| What is required |
What is needed is an exact copy of the lines from the one containing "(729, 76) none" through the final line of the material below.

| Exercise data |
════════════════════

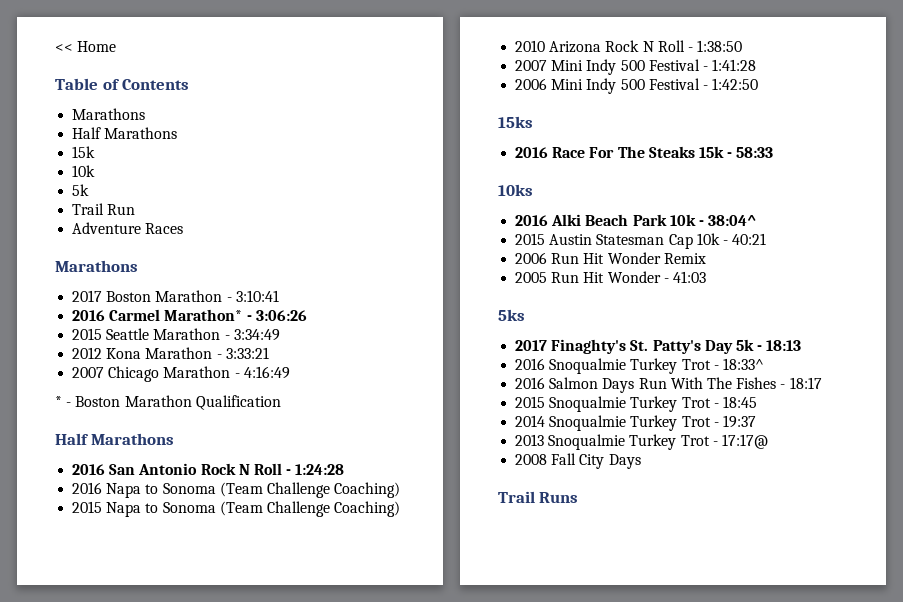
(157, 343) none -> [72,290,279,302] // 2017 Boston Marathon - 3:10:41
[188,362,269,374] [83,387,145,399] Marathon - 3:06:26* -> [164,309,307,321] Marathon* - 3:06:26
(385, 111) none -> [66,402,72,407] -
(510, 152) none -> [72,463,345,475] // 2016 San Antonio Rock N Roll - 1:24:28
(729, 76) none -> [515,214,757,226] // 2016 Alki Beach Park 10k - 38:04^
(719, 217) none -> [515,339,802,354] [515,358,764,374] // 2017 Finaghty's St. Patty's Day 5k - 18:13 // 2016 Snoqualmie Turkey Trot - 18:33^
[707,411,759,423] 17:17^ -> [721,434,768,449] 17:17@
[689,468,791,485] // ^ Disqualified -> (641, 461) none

════════════════════

| Your response |
(729, 76) none -> [515,214,757,226] // 2016 Alki Beach Park 10k - 38:04^
(719, 217) none -> [515,339,802,354] [515,358,764,374] // 2017 Finaghty's St. Patty's Day 5k - 18:13 // 2016 Snoqualmie Turkey Trot - 18:33^
[707,411,759,423] 17:17^ -> [721,434,768,449] 17:17@
[689,468,791,485] // ^ Disqualified -> (641, 461) none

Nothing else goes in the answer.